* [Extracted information]
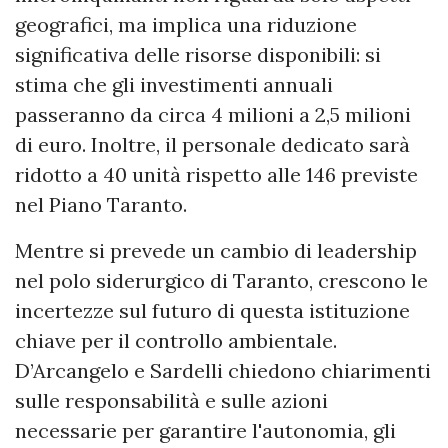
geografici, ma implica una riduzione
significativa delle risorse disponibili: si
stima che gli investimenti annuali
passeranno da circa 4 milioni a 2,5 milioni
di euro. Inoltre, il personale dedicato sarà
ridotto a 40 unità rispetto alle 146 previste
nel Piano Taranto.
Mentre si prevede un cambio di leadership
nel polo siderurgico di Taranto, crescono le
incertezze sul futuro di questa istituzione
chiave per il controllo ambientale.
D’Arcangelo e Sardelli chiedono chiarimenti
sulle responsabilità e sulle azioni
necessarie per garantire l'autonomia, gli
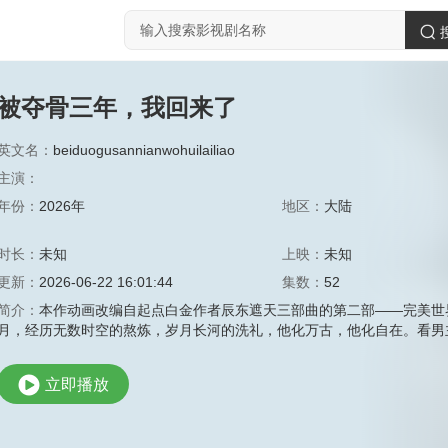
被夺骨三年，我回来了
英文名：
beiduogusannianwohuilailiao
主演：
年份：
2026年
地区：
大陆
时长：
未知
上映：
未知
更新：
2026-06-22 16:01:44
集数：
52
简介：
本作动画改编自起点白金作者辰东遮天三部曲的第二部——完美世
月，经历无数时空的熬炼，岁月长河的洗礼，他化万古，他化自在。看男
立即播放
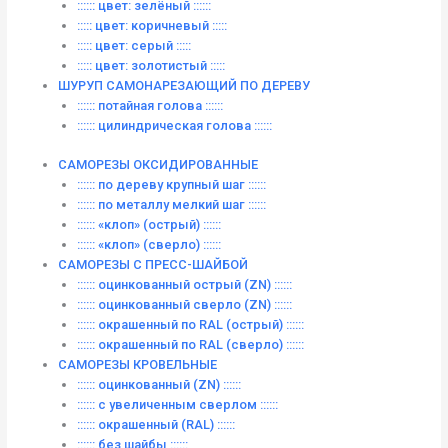
:::::: цвет: зелёный ::::::
::::: цвет: коричневый :::::
::::: цвет: серый :::::
::::: цвет: золотистый :::::
ШУРУП САМОНАРЕЗАЮЩИЙ ПО ДЕРЕВУ
:::::: потайная голова ::::::
:::::: цилиндрическая голова ::::::
САМОРЕЗЫ ОКСИДИРОВАННЫЕ
:::::: по дереву крупный шаг ::::::
:::::: по металлу мелкий шаг ::::::
:::::: «клоп» (острый) ::::::
:::::: «клоп» (сверло) ::::::
САМОРЕЗЫ С ПРЕСС-ШАЙБОЙ
:::::: оцинкованный острый (ZN) ::::::
:::::: оцинкованный сверло (ZN) ::::::
:::::: окрашенный по RAL (острый) ::::::
:::::: окрашенный по RAL (сверло) ::::::
САМОРЕЗЫ КРОВЕЛЬНЫЕ
:::::: оцинкованный (ZN) ::::::
:::::: с увеличенным сверлом ::::::
:::::: окрашенный (RAL) ::::::
:::::: без шайбы ::::::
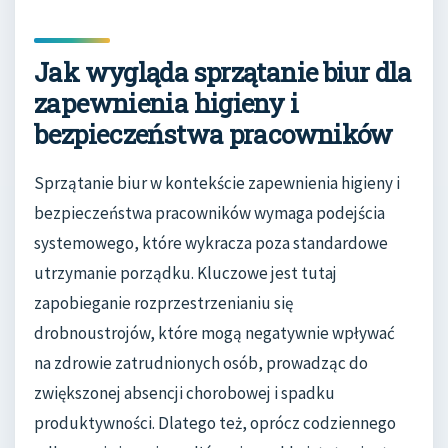
Jak wygląda sprzątanie biur dla
zapewnienia higieny i
bezpieczeństwa pracowników
Sprzątanie biur w kontekście zapewnienia higieny i
bezpieczeństwa pracowników wymaga podejścia
systemowego, które wykracza poza standardowe
utrzymanie porządku. Kluczowe jest tutaj
zapobieganie rozprzestrzenianiu się
drobnoustrojów, które mogą negatywnie wpływać
na zdrowie zatrudnionych osób, prowadząc do
zwiększonej absencji chorobowej i spadku
produktywności. Dlatego też, oprócz codziennego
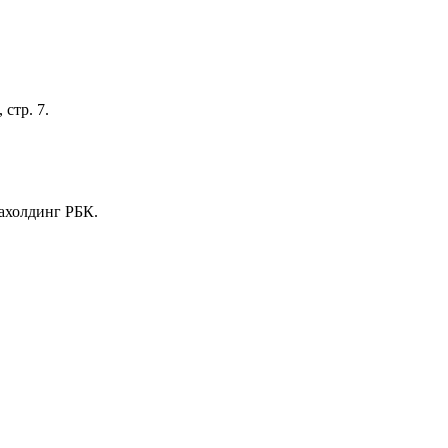
стр. 7.
иахолдинг РБК.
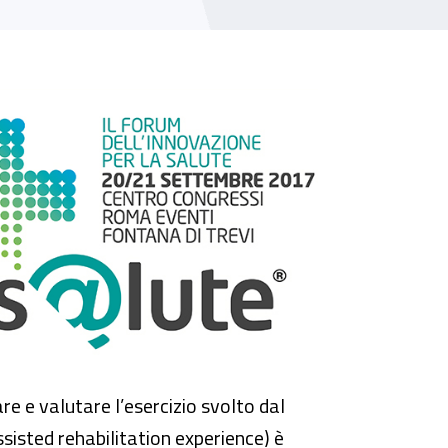
re e valutare l’esercizio svolto dal
sisted rehabilitation experience) è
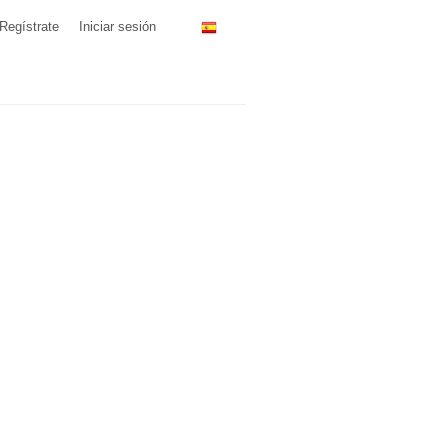
Regístrate
Iniciar sesión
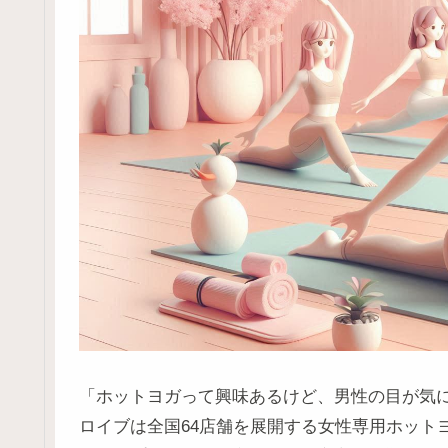
「ホットヨガって興味あるけど、男性の目が気
ロイブは全国64店舗を展開する女性専用ホット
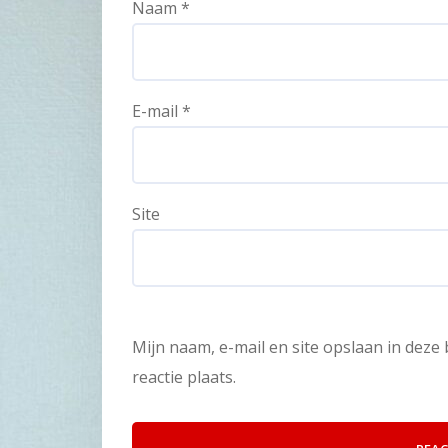
Naam
*
E-mail
*
Site
Mijn naam, e-mail en site opslaan in dez
reactie plaats.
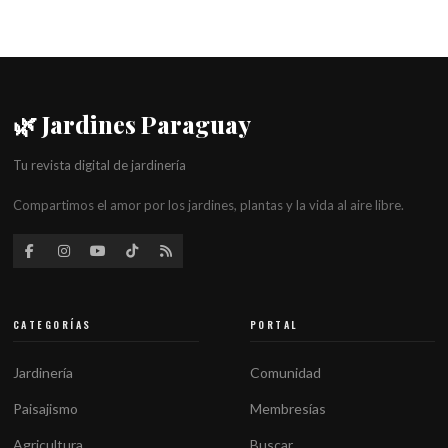
🌿 Jardines Paraguay
Tu revista digital de jardinería
Compartimos el amor por los jardines, plantas y la vida al aire libre.
CATEGORÍAS
PORTAL
Jardinería
Comunidad
Paisajismo
Membresías
Agricultura
Buscar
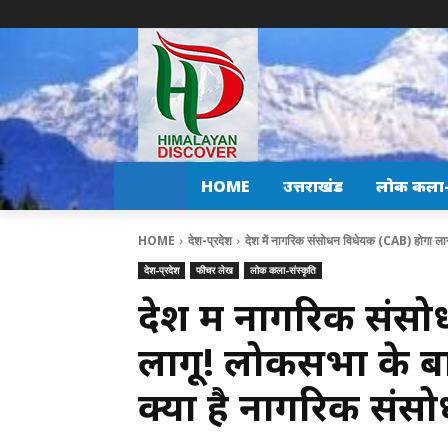
HOME
उत्तराखंड
लोक कला-स
HOME
देश-प्रदेश
देश में नागरिक संसोधन विधेयक (CAB) होगा ला
देश-प्रदेश
फीचर लेख
लोक कला-संस्कृति
देश में नागरिक संस
लागू! लोकसभा के बा
क्या है नागरिक सं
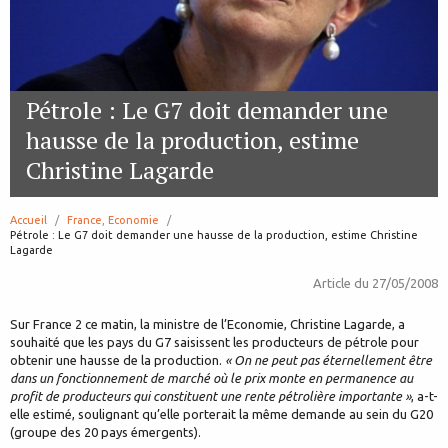
Pétrole : Le G7 doit demander une
hausse de la production, estime
Christine Lagarde
Accueil
France, Economie
page:
Pétrole : Le G7 doit demander une hausse de la production, estime Christine
Lagarde
Article du
27/05/2008
Sur France 2 ce matin, la ministre de l’Economie, Christine Lagarde, a
souhaité que les pays du G7 saisissent les producteurs de pétrole pour
obtenir une hausse de la production.
« On ne peut pas éternellement être
dans un fonctionnement de marché où le prix monte en permanence au
profit de producteurs qui constituent une rente pétrolière importante »
, a-t-
elle estimé, soulignant qu’elle porterait la même demande au sein du G20
(groupe des 20 pays émergents).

* [Task brief]
Would you please filter the lines above and copy every one that includes "оцинкованный"?

* [Solved exercise]
:::::: оцинкованный острый (ZN) ::::::
:::::: оцинкованный сверло (ZN) ::::::
:::::: оцинкованный (ZN) ::::::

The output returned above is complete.